Identidade e memória histórica
Léonora recorre ao cenário afrofuturista para refletir sobre poder, identidade e memória histórica. O continente unificado simboliza a realização de um sonho de unidade africana, mas a escritora não pinta um futuro simplista. O poder, mesmo nas mãos de um continente soberano, traz dilemas éticos sobre como lidar com minorias, injustiças passadas e a tentação de repetir padrões de dominação que marcaram a história global.

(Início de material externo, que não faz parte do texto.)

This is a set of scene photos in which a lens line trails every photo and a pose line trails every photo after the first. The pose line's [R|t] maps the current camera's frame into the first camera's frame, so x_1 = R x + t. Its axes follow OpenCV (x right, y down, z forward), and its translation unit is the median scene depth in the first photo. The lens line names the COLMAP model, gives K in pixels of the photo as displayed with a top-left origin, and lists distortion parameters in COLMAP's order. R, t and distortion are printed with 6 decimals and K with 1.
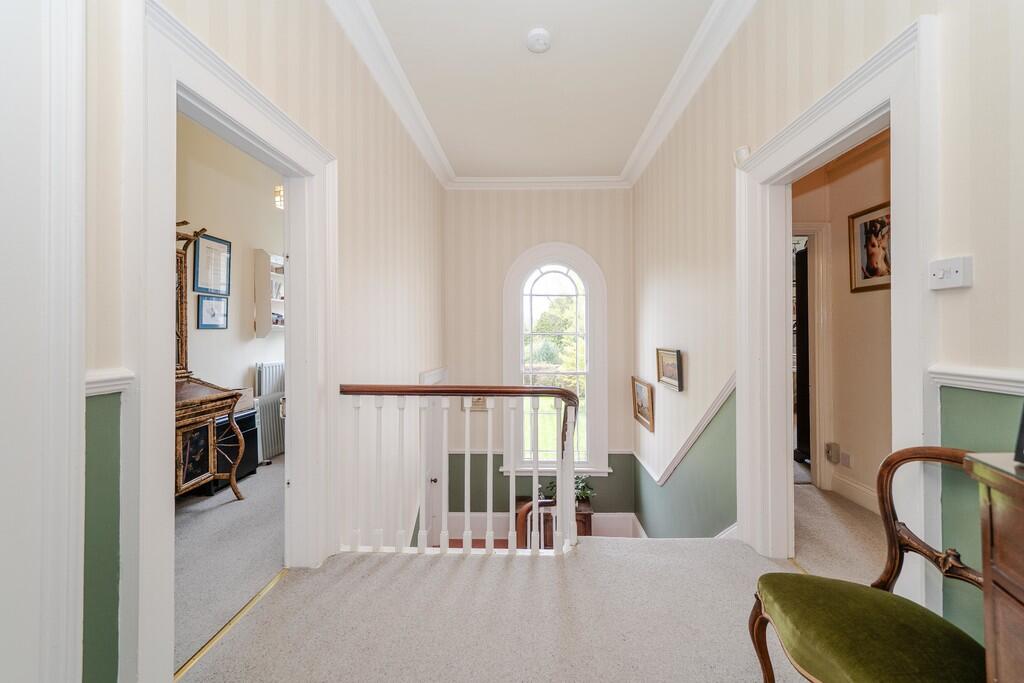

Além disso, o romance de Boya e Ilunga não é apenas uma história de amor, mas um microcosmo da tensão entre desejo pessoal e responsabilidade pública, ilustrando como decisões individuais podem impactar coletivamente sociedades em transformação. A chegada dos migrantes europeus e o colapso da Europa, por sua vez, funcionam como espelho invertido: a história da África, marcada pelo colonialismo e exploração, é projetada no futuro, mostrando que o passado e suas injustiças nunca desaparecem totalmente, mesmo em um continente poderoso.

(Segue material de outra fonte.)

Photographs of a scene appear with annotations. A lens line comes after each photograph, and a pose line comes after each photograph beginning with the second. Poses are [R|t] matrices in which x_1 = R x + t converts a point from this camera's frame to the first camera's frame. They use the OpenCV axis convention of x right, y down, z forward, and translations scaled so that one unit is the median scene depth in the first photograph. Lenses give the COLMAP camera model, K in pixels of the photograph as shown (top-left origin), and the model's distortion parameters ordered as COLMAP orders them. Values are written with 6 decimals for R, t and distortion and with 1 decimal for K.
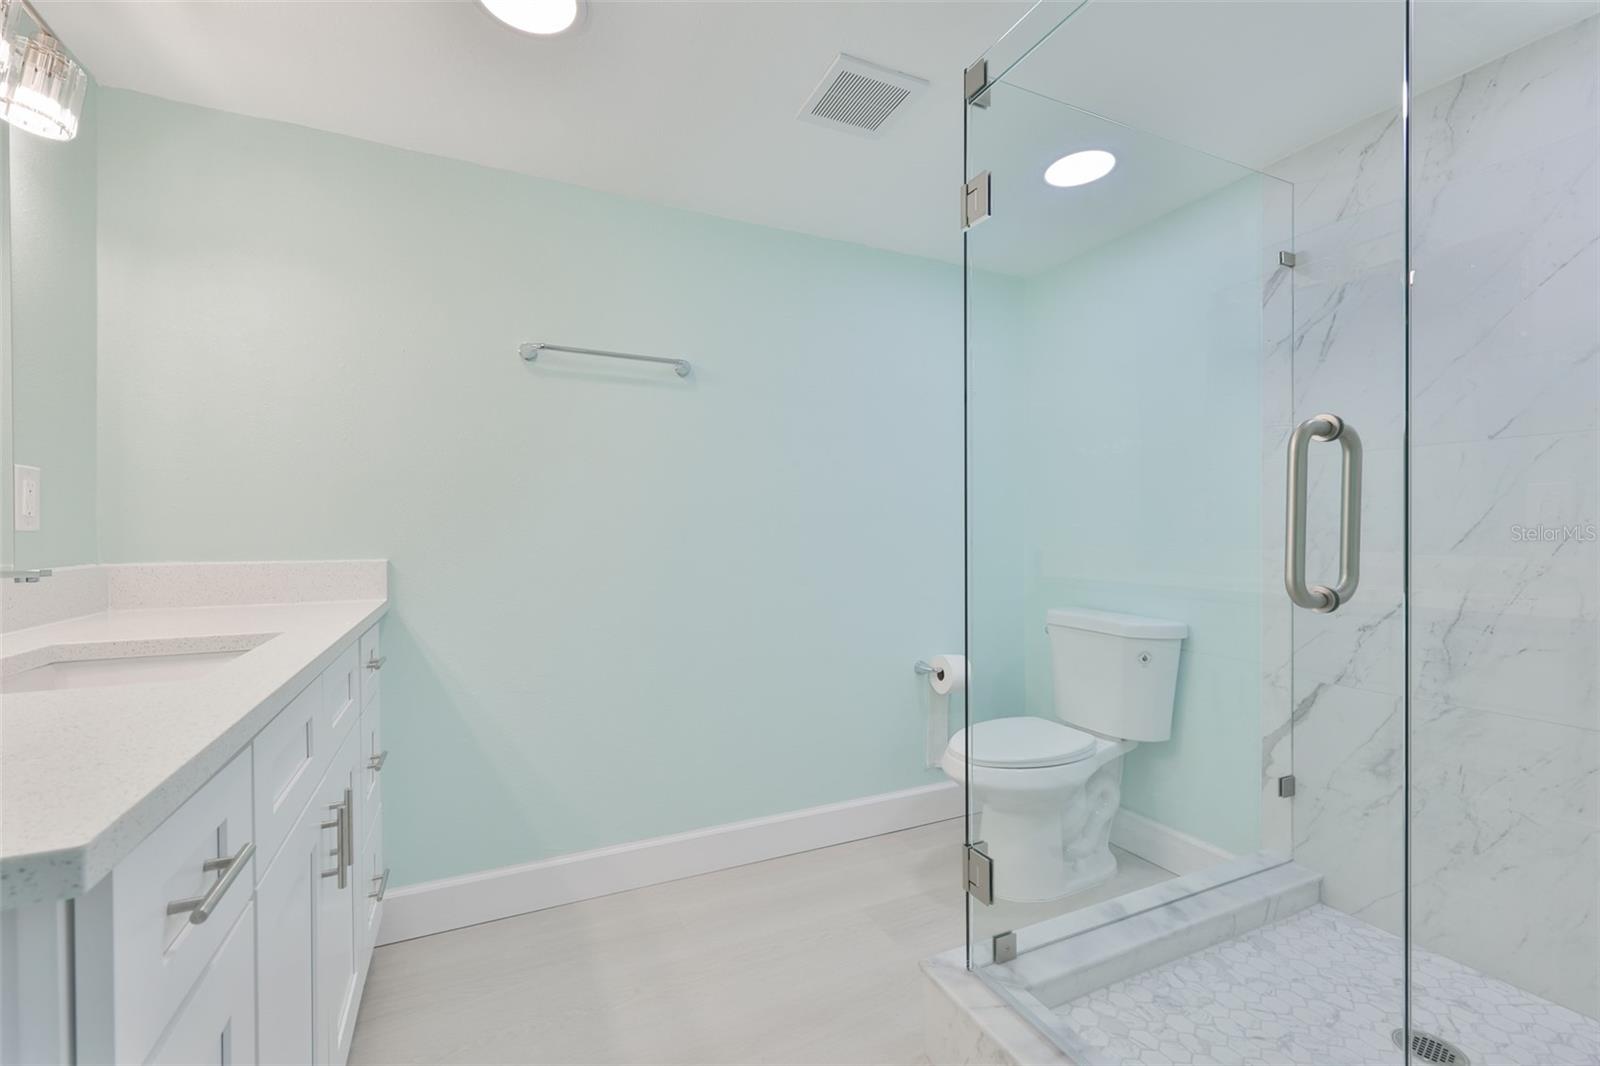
lens RADIAL K [[678.0, 0, 797.2], [0, 678.0, 534.0], [0, 0, 1]] dist [-0.002729, 0.000050]
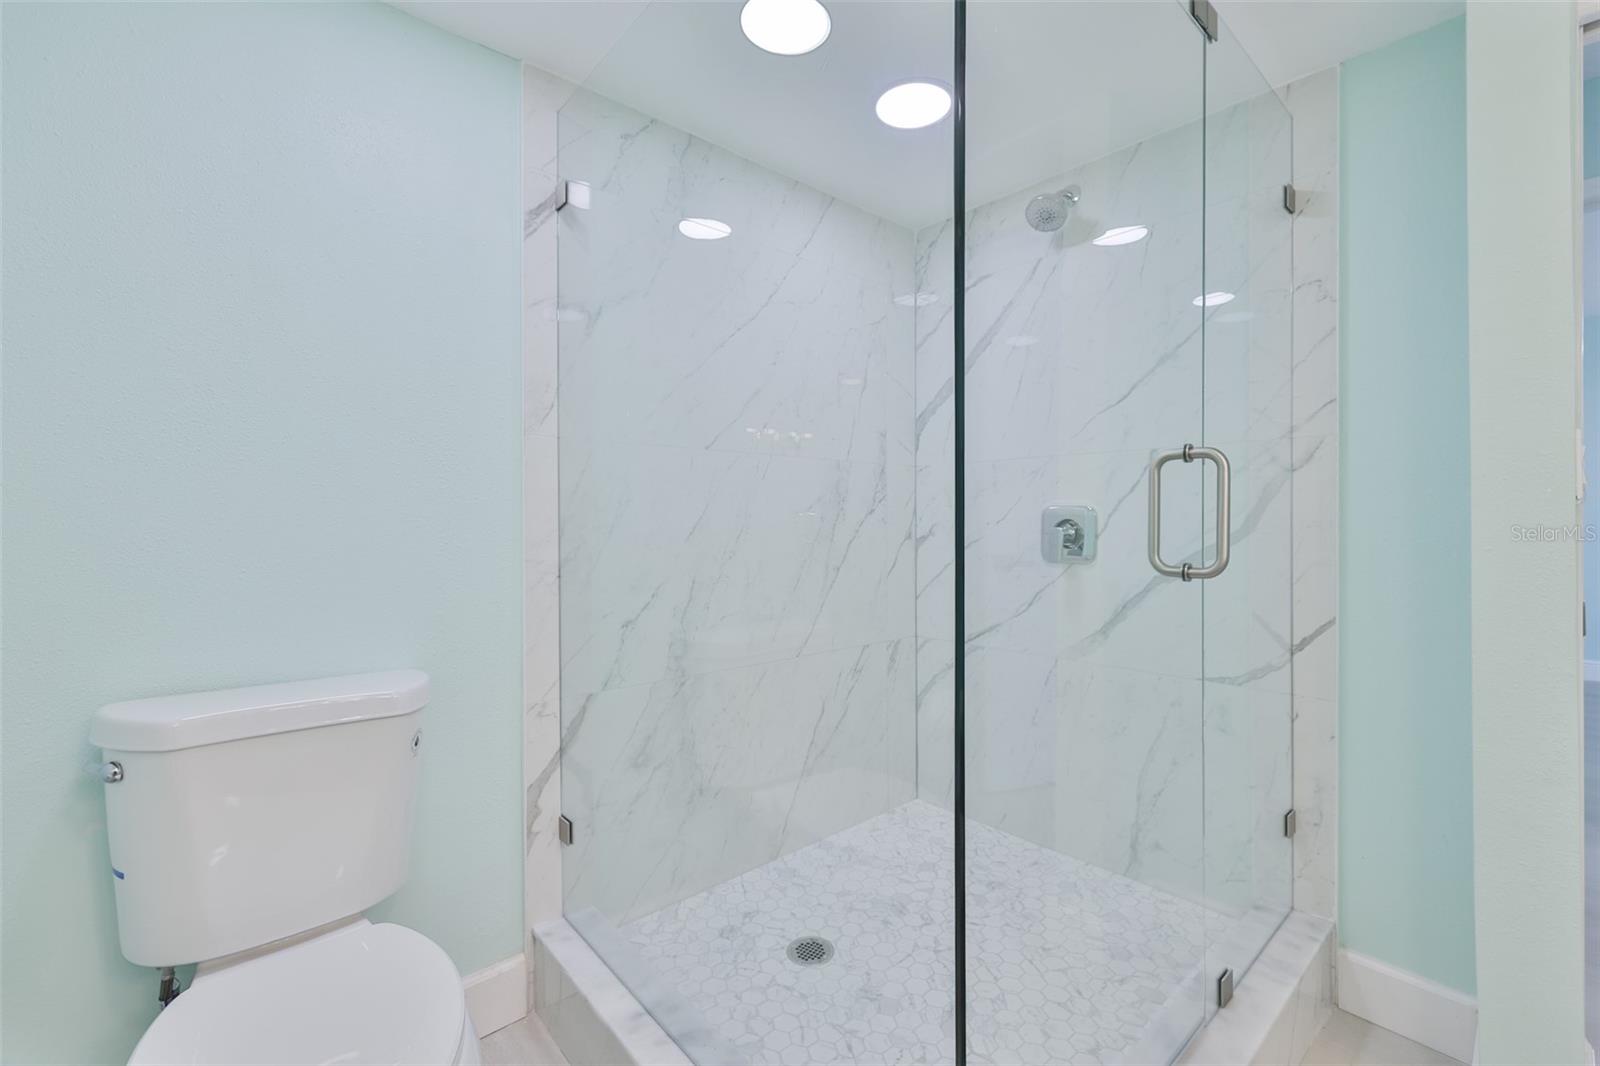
lens RADIAL K [[678.0, 0, 798.5], [0, 678.0, 533.1], [0, 0, 1]] dist [-0.002729, 0.000050]
pose [[-0.268887, -0.002705, 0.963168, -0.166620], [0.010727, 0.999926, 0.005803, 0.004399], [-0.963112, 0.011893, -0.268838, 0.987371]]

“Quando comecei a escrever romances, não tinha consciência da influência da minha história pessoal”, diz Léonora. “Sempre pensei que estava escrevendo algo muito diferente, muito distante da minha própria vida. Mas percebi que eu era obcecada pela história da minha família. Então, todos os meus romances, mesmo que não sejam diretamente sobre minha história, sempre têm algo sobre família. Sempre há algo sobre um relacionamento quebrado entre mãe e filho, ou uma relação complexa com ancestrais que colaboraram com os poderes coloniais, coisas que estão na minha família”, revela.
A autora não tinha planos para um novo romance… até os últimos dias. “Eu estava procurando música para ilustrar um post no Instagram recentemente. Como estava vindo para o Brasil, procurava música brasileira, e encontrei uma canção de uma banda chamada Samba de Dandara”, conta. A música era "Dandaras, filhas de Akotirenes".
“Descobri que Akotirene era o nome de uma líder quilombola, uma mulher. Eu não conhecia. Agora estou obcecada com a história dessa mulher e quero escrever sobre ela”, afirma.